CULT-DE-SAC: For many, the event of the weekend will be Netflix's long-anticipated release on Sunday of Arrested Development, 15 new episodes of cult-comedy anarchy — at least that's the expectation from those who've been pining for more Bluth family madness since Fox ended its run back in 2006. Episodes were not available for advance review, so we have to trust that this tribe of self-absorbed neurotics and delusional nitwits has lost none of its manic magic.

THE SUMMER SEASON: Memorial Day used to be a quiet time for TV, but not so much anymore.
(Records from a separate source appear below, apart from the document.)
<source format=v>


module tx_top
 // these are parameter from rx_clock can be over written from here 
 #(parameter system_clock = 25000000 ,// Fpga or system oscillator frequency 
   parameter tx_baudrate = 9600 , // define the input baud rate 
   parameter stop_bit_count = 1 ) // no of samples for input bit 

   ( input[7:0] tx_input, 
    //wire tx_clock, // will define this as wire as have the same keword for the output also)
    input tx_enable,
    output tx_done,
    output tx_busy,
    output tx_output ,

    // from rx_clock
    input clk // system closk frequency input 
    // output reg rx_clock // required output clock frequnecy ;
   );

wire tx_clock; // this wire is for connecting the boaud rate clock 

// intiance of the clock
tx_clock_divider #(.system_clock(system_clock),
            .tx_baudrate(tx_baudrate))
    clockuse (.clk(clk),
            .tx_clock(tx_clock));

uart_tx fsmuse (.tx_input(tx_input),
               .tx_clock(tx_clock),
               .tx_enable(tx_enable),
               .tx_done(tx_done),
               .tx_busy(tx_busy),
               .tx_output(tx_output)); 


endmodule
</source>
A&E is launching new seasons of its popular procedurals on the Monday holiday: the whimsical The Glades (9/8c), kicking off its fourth season with a fanciful ghost-story murder mystery inside a haunted plantation, as Jim Longworth (Matt Passmore) sweats out whether Callie (Kiele Sanchez) will accept his proposal; and the more substantial Longmire (10/9c), starring Robert Taylor as the stoic and rugged Wyoming sheriff Walt Longmire, of whom a prisoner observes, "You don't say much, but you have an unquiet mind." Not to mention a restless lone-wolf spirit, as he heads alone into the snowy wilderness to pursue a posse of escaped inmates, his search complicated by hallucinations and hypothermia.
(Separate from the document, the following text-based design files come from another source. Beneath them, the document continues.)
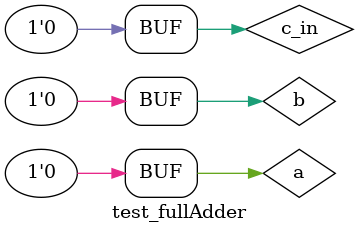
<source format=v>
`timescale 1ns / 1ps


module test_fullAdder;

	// Inputs
	reg a;
	reg b;
	reg c_in;

	// Outputs
	wire sum;
	wire c_out;

	// Instantiate the Unit Under Test (UUT)
	fullAdder uut (
		.a(a), 
		.b(b), 
		.c_in(c_in), 
		.sum(sum), 
		.c_out(c_out)
	);

	initial begin
		// Initialize Inputs
		a = 0;
		b = 0;
		c_in = 0;

		// Wait 100 ns for global reset to finish
		#100;
        
		// Add stimulus here
		#50
		a = 1;
		#50
		a = 0;
		b = 1;
		#50
		a = 1;
		b = 1;
		#50
		a = 0;
		b = 0;
		#50
		a = 1;
		c_in = 1;
		#50
		a = 0;
		b = 1;
		c_in = 1;
		#50
		a = 1;
		b = 1;
		c_in = 1;
		#50
		a = 0;
		b = 0;
		c_in = 0;

	end
      
endmodule


</source>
Think Bring It On: The Next Generation, as VH1 graduates the cheerleading-as-entertainment genre into the competitive cat-fighting world of pro-sports dance troupes in Hit the Floor, which re-imagines the Laker Girlsas L.A.'s "Devil Girls," a squad where attitude is as important as athletics. This new weekly melodrama (Monday, 9/8c) serves up weave-pulling shenanigans as a sideshow, while the main attraction is the sentimental and sappy education of wide-eyed ingénue Ahsha (Taylour Paige), who tries out for the team against the objections of her "original Devil Girl" mom Sloane (Kimberly Elise). Ahsha is accurately described by an exotic-dancer candidate as being "like a unicorn humped a Care Bear and gave birth to you." The cast also includes Charlotte Ross (looking amazing) as the squad's calculating director and Dean Cain as the basketball team's new coach, both harboring a complicated past with Ahsha's mom. If you don't see the pilot's final twist coming from at least half-court, then maybe this will be your sort of show. The rest of us will move on the way we did with The CW's Hellcats a few seasons ago.

THE WEEKEND GUIDE: National Geographic Channel replays the society's very first TV special from 1965 with Americans on Everest (Friday, 8/7c), narrated by Orson Welles, marking the 50-year anniversary of the first American expedition to successfully climb Mt. Everest. ... BBC America's Doctor Who Revisited: The Fifth Doctor (Sunday, 8/7c) pays tribute to Peter Davison, who played the Doctor for three years starting in 1981. ... Discovery's D-Day in 3D special (Sunday, 10/9c) doesn't require special glasses to watch. It reveals how the Allies used 3D aerial photography to help plan for the Normandy invasion. ... In anticipation of the third season that begins June 8, TNT will replay the first season of its hit alien-invasion thriller Falling Skies with a Memorial Day marathon (Monday starting at 10 am/9c). Season 2 will be replayed a week from Saturday. ... Here we go again. Having been rejected by Bachelor Sean Lowe last time around — bet she didn't vote for him during Dancing With the StarsDesiree Hartsock becomes the next The Bachelorette as she meets 25 suitors on Monday's season premiere (8/7c). ... TV news royalty Barbara Walters has been covering the British royals for so long she probably feels like part of the family. As part of her farewell tour, she hosts the 20/20special Bringing Up Baby: Royal Edition (Monday, 10:01/9:01c), in which she looks back at her coverage of royal weddings and birth while the world awaits Prince William and Kate's impending blessed event. ABC News correspondent Amy Chozick enrolls in Nanny School, while Nick Watt reports on Kate's family's "commoner" roots to round out the hour.